Improving Balance to Prevent Injuries
How much time do you devote to balance? The truth is probably not enough. While a lot of us take the time to go to the gym and get in our strength training and cardio, we often neglect simple balance exercises. Incorporating balance exercises into your exercise routine is important because we encounter uneven surfaces in everyday life and having good balance can help prevent falls or injury. After all, simply walking or taking the stairs requires the balance to do it effectively, and more importantly, safely. Incorporate these exercises into your daily routine to help prevent injuries related to balance issues.
These routines can be very challenging, so you may want to begin with #1 and #2, and progress to #3, #4 and #5.
1. Stork Standing
Balance on a single leg for 30 seconds and then switch legs. Hold for another 30 seconds. Repeat this exercise three times on each leg. To make it more difficult, change surfaces that you balance on, try barefoot or hold your arms up over your head.
2. Balance Beam Walk
Find a line to follow, whether that is a crease in the rug or part of your floor. Put one foot in front of the other and follow the line. To make this more difficult, try this exercise holding weights in both hands down at your side or walk very slowly on the line, trying to not look down.
3. Tall Kneeling
Put a pillow down on the floor and kneel down on it. Put your arms out in front of you and alternate each arm overhead slowly. For an added challenge, try closing your eyes.
4. Half Kneel
Put one knee down on the floor and get into a lunge position. Move your arms in a rotational position slowly, going back and forth from left to right.

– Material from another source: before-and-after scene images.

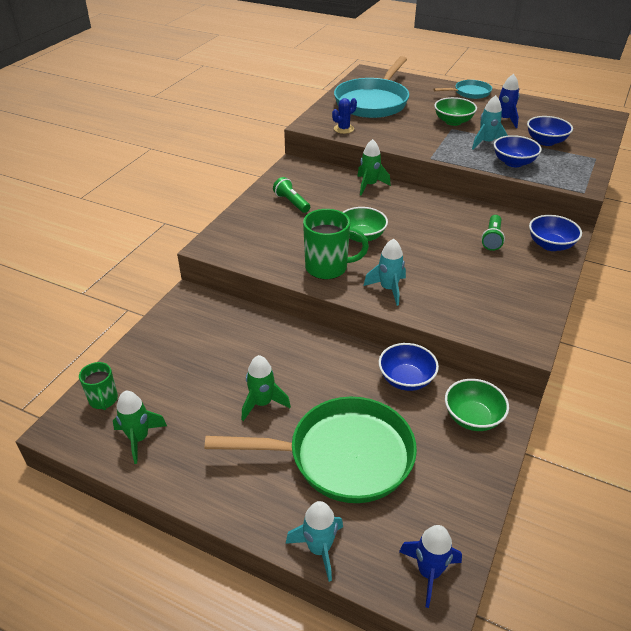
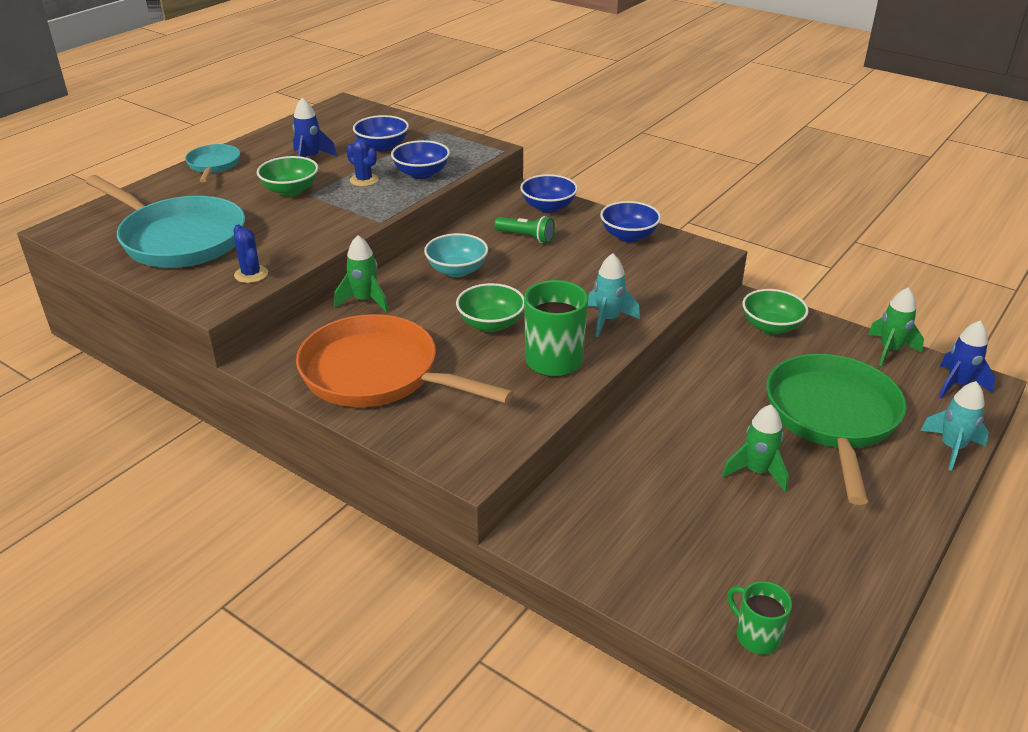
camera: 80 degrees left, 5 degrees down
(103, 400) = (756, 636): green mug -> green mug turned 120 degrees counterclockwise
(139, 438) = (826, 592): green rocket -> green rocket (890, 350)
(291, 202) = (378, 374): green flashlight -> orange pan
(406, 379) = (716, 358): blue bowl -> blue bowl (629, 236)
(424, 214) = (457, 270): none -> turquoise bowl
(486, 143) = (364, 180): turquoise rocket -> blue cactus

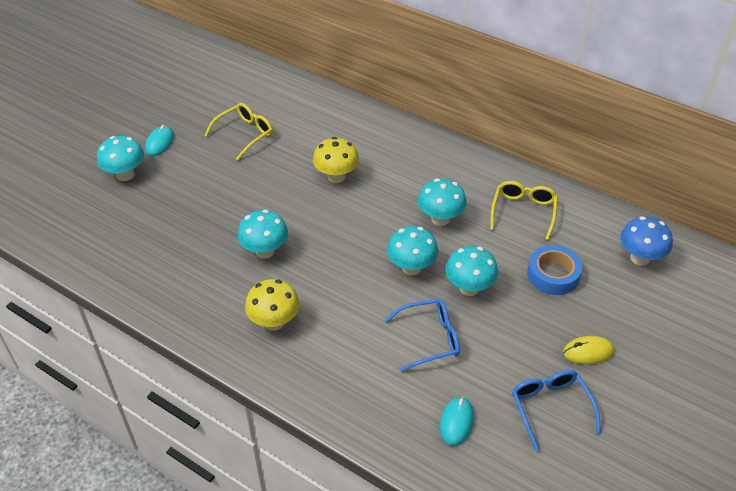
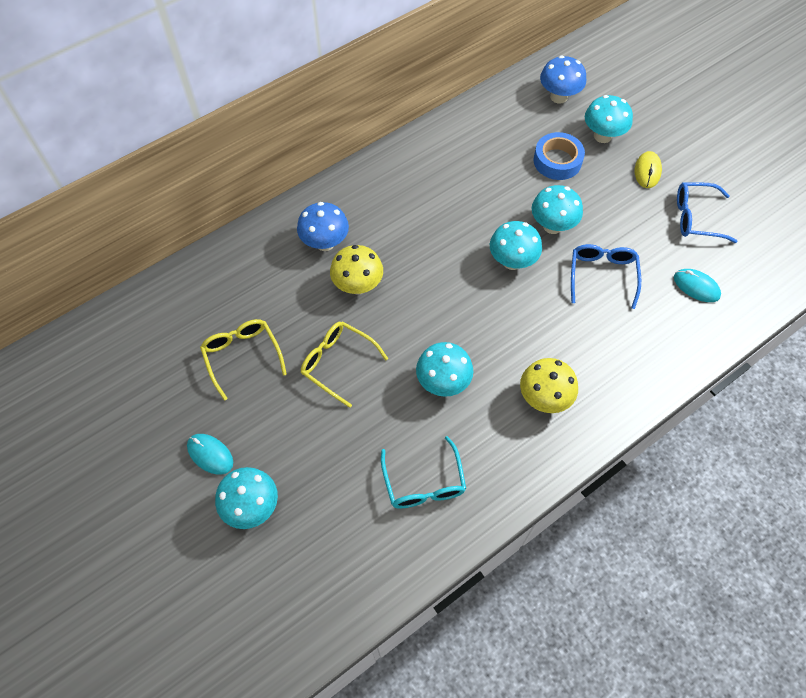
camera: 70 degrees left, 15 degrees up
(169, 262) = (424, 483): none -> turquoise glasses
(368, 147) = (325, 243): none -> blue mushroom
(440, 219) = (457, 217): turquoise mushroom -> turquoise mushroom (602, 136)
(523, 212) = (473, 152): yellow glasses -> yellow glasses (337, 363)

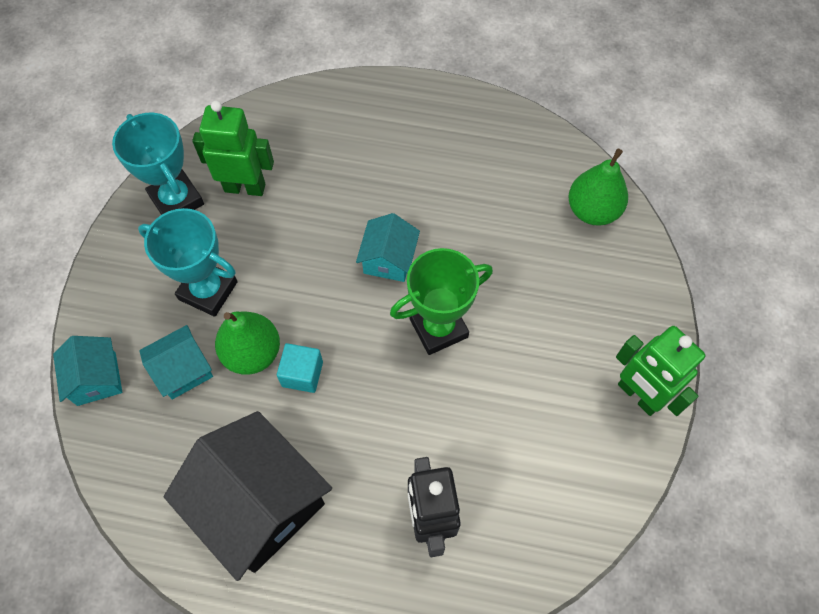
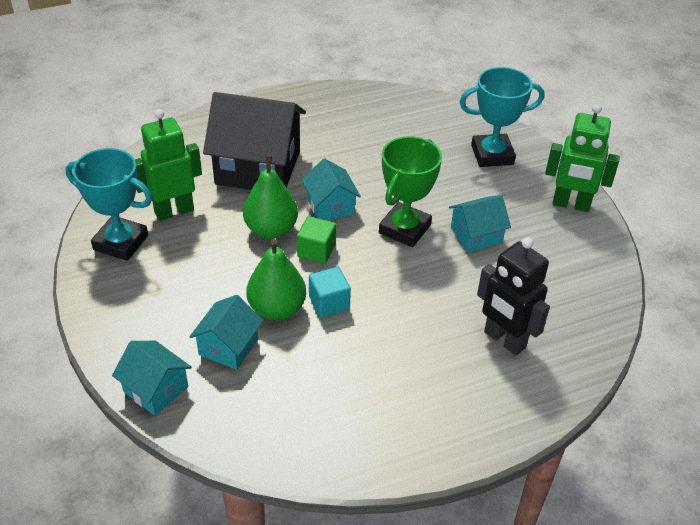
camera: 35 degrees left, 20 degrees down
(208, 290) = (202, 287): turquoise trophy -> turquoise trophy (492, 155)
(259, 504) = (371, 398): black house -> black house (258, 168)
(335, 306) = (316, 251): none -> green cube
(504, 376) = (476, 235): none -> turquoise house
(592, 211) = (447, 121): green pear -> green pear (271, 230)

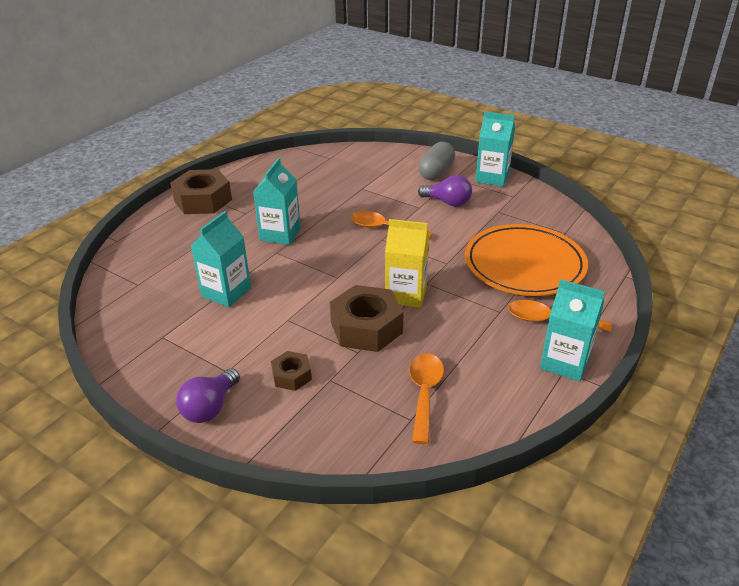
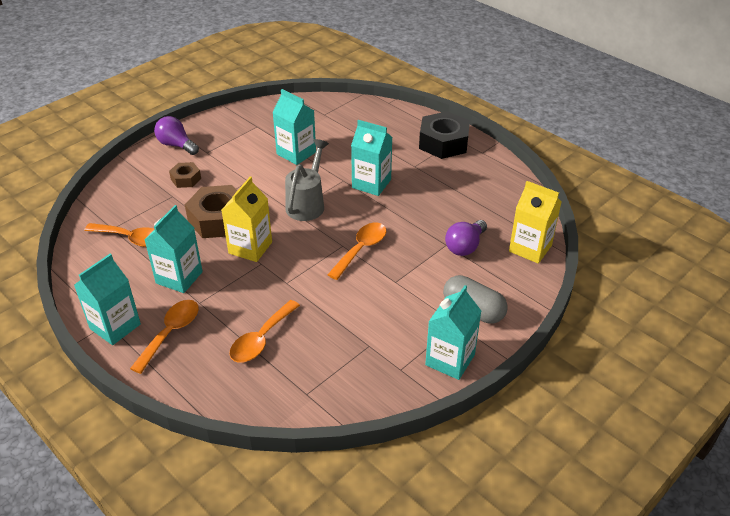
camera: 100 degrees right, 5 degrees up
(203, 200) = (443, 143): brown nut -> black nut
(322, 269) = (307, 204): none -> grey watering can
(355, 153) = (530, 248): none -> yellow carton
(448, 202) = (399, 306): purple light bulb -> purple light bulb (465, 246)
(472, 334) = (179, 277): none -> turquoise carton
(524, 264) = (261, 339): orange plate -> orange spoon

5. Single leg standing with opposite leg swings
Stand on one leg and gently swing the opposite leg forward and backwards slowly. Note the small movements your balance leg does to maintain balance. For more challenge, swing the non-weight bearing leg in a diagonal plane.
Ask your Physical Therapist for specific balance exercises that can help you in your daily routine or for a balanced program designed to meet your goals.